I'm looking for an algorithm that returns (the length of) the intersection of two given N^4 lists / sets (more precisely in [|0;7|]^4). I'm not expecting an answer in a specific programming language (I'm doing it in OCaml but as this language isn't very popular I don't expect answers to be written in Caml...). Note that solutions involving big pre-computations (for example to completly change the structure of sets) aren't a problem in my case.
I tried to consider N^4 sets as classical integer sets to then intersect them using buit-in set intersections (but this was way too slow for my purpose) and I also tried to consider them as N^2 sets to apply the Lebesgue fast N^2 intersect (this could have worked but it turns out points don't rearrange very randomly over the plane thus making this algorithm quite inefficient).
It is not clear what performance target you are aiming for. Normal set intersection with at most 4096 elements should be not that slow at least for an intersection on generic sets. Typically, the worst case scenario (intersecting the full set with itself) takes around 70µs with OCaml standard set on my computer whereas the best case scenario (intersecting two empty sets) takes 6ns. In particular, computing only the length in O(n) and avoiding to build the result set doesn't seem to improve the performance in the worst case scenario.
Thus, we are looking at optimizing constants by fitting the algorithm to the data set. Since, your sets have at most 4096 elements, they can be represented as strings of length 4096/8 = 512.
With this representation, intersecting two sets is a matter of taking the logical and of the two strings.
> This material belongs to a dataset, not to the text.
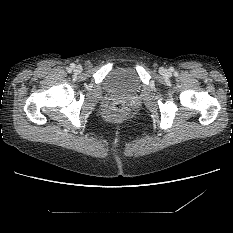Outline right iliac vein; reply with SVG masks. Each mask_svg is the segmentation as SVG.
<instances>
[{"label": "right iliac vein", "mask_w": 233, "mask_h": 233, "mask_svg": "<svg viewBox=\"0 0 233 233\" xmlns=\"http://www.w3.org/2000/svg\"><path fill=\"white\" fill-rule=\"evenodd\" d=\"M75 71L76 72H81L82 71V67L80 65H78L76 68H75Z\"/></svg>", "instance_id": "obj_1"}]
</instances>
We can optimize further by computing the length on the fly:
let inter x y =
let r = ref 0 in
for i = 0 to set_size - 1 do
r := !r + popcount (Char.code x.[i] land Char.code y.[i])
done;
!r
This is enough to decrease the computation time to 200 ns with an OCaml implementation of popcount (which counts the number of 1 bit in the character).
Going further is possible, but at that point we need to either exploit more structure of the data set or we need to fit the algorithm to the hardware by going down to C in order to use the hardware popcount instruction and vectorial SIMD instructions to compute the logical and on larger batch of bytes.